Over time, the machine-learning elements built into the AI result in continuous refinement of the models. Each refinement might be small, but they accumulate over time — the longer the models are in place, the more accurate they’re going to be. As the models improve, the value of the data grows, as does the technology’s ability to predict the risks associated with workers’ compensation claims.
Ultimately, being in a position to analyze all the data points available, both structured and unstructured, can help employers better understand injury trends. AI is even helping identify workers’ compensation fraud. Those results, in turn, can reduce loss costs and total cost of risk.
Sorting Out the Pandemic’s Impact
As the COVID-19 pandemic caused many employees to have to work remotely, employers often lost control of the ergonomics of those employees’ workplaces, setting the stage for potential workers’ compensation claims.
While a wave of claims from workers setting up shop on dining room tables or living room couches has yet to emerge, it likely will arrive. As those claims appear, AI is expected to help employers manage the risks.
AI will help employers understand which cases might be serious by predicting the relative complexity of the case based on its attributes. The technology will consider not only diagnostic codes but factors such as where the employee lives in determining whether the claim might present a heightened risk.

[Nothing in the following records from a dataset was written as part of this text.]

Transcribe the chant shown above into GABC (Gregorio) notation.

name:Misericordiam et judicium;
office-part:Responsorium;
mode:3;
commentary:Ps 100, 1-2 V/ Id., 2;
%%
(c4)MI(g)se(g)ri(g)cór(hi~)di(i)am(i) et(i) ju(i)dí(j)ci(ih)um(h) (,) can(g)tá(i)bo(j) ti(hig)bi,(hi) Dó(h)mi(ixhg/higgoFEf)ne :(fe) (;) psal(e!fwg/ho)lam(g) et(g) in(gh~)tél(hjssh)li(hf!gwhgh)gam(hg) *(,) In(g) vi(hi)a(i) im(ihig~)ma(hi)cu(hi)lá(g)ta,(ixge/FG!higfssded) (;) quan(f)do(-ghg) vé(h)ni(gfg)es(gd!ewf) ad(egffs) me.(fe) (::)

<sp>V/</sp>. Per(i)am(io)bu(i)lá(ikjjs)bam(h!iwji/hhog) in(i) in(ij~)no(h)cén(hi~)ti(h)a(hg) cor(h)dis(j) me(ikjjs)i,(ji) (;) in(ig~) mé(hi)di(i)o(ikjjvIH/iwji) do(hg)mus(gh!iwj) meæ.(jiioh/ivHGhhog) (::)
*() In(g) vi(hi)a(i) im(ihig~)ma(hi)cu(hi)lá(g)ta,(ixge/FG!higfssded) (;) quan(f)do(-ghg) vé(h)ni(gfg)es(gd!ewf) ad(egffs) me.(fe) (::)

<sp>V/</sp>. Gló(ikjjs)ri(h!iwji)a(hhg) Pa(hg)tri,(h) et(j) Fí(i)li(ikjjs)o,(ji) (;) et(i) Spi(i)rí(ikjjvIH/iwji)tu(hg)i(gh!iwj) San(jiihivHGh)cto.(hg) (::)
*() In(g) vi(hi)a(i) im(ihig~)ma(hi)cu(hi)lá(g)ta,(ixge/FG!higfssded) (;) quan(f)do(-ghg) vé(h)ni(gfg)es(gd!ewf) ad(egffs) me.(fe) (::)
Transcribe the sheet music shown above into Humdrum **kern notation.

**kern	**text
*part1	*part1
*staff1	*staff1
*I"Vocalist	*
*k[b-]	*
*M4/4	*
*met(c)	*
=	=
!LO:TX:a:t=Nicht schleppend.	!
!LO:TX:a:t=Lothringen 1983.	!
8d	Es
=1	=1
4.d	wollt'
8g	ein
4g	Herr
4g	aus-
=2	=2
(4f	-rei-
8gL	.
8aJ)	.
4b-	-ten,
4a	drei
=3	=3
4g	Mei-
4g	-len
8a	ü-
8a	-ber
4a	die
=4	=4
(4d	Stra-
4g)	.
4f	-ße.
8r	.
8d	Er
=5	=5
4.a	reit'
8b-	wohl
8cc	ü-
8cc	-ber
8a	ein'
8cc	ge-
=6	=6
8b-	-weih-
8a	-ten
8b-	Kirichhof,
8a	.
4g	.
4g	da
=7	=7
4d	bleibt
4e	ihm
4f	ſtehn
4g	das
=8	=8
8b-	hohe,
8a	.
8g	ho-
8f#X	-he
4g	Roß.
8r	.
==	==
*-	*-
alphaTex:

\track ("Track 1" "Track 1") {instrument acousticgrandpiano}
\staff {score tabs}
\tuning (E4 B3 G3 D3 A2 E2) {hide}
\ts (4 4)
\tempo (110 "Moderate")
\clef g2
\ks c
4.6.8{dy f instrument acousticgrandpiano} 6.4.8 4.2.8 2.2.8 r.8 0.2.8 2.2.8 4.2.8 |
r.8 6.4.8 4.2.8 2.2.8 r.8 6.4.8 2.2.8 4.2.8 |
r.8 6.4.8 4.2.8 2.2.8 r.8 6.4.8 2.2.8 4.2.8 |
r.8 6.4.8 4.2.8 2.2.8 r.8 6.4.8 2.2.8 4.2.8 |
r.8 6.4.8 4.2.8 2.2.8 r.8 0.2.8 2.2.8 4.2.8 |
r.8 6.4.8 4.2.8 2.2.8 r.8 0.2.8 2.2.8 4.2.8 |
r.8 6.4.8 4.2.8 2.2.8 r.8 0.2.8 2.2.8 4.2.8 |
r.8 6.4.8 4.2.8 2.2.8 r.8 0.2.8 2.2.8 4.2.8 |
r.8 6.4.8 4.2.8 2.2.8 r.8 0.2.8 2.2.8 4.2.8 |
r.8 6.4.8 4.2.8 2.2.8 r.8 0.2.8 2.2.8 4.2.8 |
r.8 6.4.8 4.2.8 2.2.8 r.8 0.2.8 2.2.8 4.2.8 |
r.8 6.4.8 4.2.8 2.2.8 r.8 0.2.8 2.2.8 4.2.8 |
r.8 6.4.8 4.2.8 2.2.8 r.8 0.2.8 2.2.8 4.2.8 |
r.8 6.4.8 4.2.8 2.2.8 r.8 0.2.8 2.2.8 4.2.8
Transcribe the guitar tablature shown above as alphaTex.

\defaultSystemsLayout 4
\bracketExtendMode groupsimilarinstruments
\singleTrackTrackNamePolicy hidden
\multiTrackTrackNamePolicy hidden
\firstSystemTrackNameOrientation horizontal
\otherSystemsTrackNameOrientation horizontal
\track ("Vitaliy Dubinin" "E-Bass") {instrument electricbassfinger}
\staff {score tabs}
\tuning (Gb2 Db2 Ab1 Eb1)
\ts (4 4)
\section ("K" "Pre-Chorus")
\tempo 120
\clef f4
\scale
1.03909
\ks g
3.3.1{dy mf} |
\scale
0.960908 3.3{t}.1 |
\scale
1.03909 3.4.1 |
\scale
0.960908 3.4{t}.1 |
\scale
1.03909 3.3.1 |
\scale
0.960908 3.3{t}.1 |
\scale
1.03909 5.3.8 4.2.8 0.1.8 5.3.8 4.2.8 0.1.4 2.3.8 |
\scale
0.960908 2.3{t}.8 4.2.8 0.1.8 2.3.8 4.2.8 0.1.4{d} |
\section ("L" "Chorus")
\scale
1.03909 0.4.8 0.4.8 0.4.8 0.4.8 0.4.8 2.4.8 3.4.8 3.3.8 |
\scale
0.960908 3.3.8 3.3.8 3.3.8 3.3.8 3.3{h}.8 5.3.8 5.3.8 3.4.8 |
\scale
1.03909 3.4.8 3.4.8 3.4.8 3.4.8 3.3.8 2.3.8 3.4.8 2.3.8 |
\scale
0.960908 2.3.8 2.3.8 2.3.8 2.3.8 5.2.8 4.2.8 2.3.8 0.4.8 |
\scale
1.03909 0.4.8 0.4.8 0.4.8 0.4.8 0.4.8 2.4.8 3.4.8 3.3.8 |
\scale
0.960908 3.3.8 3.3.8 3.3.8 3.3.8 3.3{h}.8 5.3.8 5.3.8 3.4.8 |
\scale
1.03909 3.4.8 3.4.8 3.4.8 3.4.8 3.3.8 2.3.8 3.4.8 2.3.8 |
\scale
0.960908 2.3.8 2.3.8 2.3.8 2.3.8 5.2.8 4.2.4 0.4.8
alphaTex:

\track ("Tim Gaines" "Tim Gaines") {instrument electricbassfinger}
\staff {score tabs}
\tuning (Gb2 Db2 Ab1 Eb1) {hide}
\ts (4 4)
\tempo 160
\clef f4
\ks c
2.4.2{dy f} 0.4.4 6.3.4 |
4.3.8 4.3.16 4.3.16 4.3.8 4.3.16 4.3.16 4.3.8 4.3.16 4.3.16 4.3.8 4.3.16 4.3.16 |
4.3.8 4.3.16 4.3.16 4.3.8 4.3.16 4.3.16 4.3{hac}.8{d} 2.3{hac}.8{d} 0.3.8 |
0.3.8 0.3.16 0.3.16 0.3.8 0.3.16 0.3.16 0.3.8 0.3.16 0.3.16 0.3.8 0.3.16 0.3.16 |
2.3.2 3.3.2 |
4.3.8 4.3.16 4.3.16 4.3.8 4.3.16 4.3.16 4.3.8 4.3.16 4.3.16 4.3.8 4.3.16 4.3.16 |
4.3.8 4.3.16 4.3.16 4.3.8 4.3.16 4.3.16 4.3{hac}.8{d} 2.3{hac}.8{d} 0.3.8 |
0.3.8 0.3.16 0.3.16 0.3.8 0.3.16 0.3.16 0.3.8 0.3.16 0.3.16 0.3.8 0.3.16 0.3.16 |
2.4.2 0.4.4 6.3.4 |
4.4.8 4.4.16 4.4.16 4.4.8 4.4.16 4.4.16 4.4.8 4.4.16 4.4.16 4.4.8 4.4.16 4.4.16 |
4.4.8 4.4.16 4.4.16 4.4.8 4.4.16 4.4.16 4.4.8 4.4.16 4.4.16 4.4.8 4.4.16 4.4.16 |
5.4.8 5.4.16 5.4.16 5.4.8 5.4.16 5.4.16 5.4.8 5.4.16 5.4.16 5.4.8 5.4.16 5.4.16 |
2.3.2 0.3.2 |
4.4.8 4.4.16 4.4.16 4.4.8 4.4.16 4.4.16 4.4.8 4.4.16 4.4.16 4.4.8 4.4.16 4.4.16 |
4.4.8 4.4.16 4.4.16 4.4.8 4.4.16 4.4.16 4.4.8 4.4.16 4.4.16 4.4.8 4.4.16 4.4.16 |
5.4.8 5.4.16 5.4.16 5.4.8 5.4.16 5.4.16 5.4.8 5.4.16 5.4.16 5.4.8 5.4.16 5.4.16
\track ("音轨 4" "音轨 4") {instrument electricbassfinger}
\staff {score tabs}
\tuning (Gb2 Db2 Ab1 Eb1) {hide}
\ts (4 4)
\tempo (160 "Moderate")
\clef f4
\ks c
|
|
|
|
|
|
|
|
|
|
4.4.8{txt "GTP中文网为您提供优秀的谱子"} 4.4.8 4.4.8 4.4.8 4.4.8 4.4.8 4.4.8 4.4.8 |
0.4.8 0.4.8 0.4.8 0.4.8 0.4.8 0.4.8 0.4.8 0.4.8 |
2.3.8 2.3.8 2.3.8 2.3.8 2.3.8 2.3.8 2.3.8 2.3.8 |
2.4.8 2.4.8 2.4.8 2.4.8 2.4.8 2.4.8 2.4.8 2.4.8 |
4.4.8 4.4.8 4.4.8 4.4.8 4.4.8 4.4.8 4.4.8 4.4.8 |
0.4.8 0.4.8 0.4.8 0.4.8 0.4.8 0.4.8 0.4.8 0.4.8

The detailed analysis of those claims will also help employers in regard to loss prevention, allowing them to make informed decisions on how and when to intervene in cases that, left alone, might be of sufficient complexity to produce significant losses.
Loss Control Benefits
Beyond helping reduce litigation, using AI to analyze workers’ compensation claims can also give employers a better understanding of their workers’ compensation risk, information they can use to reduce exposures over time.
An application with built-in “explainability” — features allowing employers to understand the claim attributes and characteristics that the models identify as contributing to heightened risks — provides added value.
Those factors might include the injured employee’s occupation, wage level, age or geography. “Explainability” features will also clarify to the employer how much weight the AI models assign to the different characteristics, as well as the claim’s potential risk for litigation.
Armed with information about factors influencing their litigation risk, employers can start risk-mitigation efforts earlier, perhaps taking a different approach to managing individuals that exhibit higher risk characteristics.
As businesses run the models over time, gaining more and more information about the attributes most common to higher litigation risk, they can develop strategies and processes to help mitigate litigation risks associated with particular types of claims or employee profiles.
Measuring the Performance
To truly understand the benefit the AI application is delivering, performance must be tracked across multiple perspectives. Of course, information on the number of cases the technology determined to be high risk and the number of cases closed successfully without litigation are important leading indicators.
It’s also necessary, though, to examine lagging indicators, such as how the current volume of litigation compares with tomorrow’s — or how yesterday’s volume compares to today’s. One goal, of course, is to constantly reduce the volume of litigation. But it’s essential to connect that metric to total cost and to identify whether the total cost of the workers’ compensation program is decreasing on a normalized basis.
Many of the specific metrics to be tracked will depend on the employer’s specific objectives. Some companies, for example, might have particular objectives about reducing litigation or litigation expenses within certain operating entities. Ultimately, though, the metrics used should support the effort to better manage workers’ compensation claims to reduce total cost of risk.
Technology and Competitive Advantage
As in other areas of business, using technology to address workers’ compensation claims and other risk areas to reduce cost of risk can be a source of competitive advantage.
Businesses that leverage the power of AI in their insurance and risk-management programs can help better control their fixed insurance costs as well as their variable retained loss costs. The applications will only get better over time, increasing the potential benefits.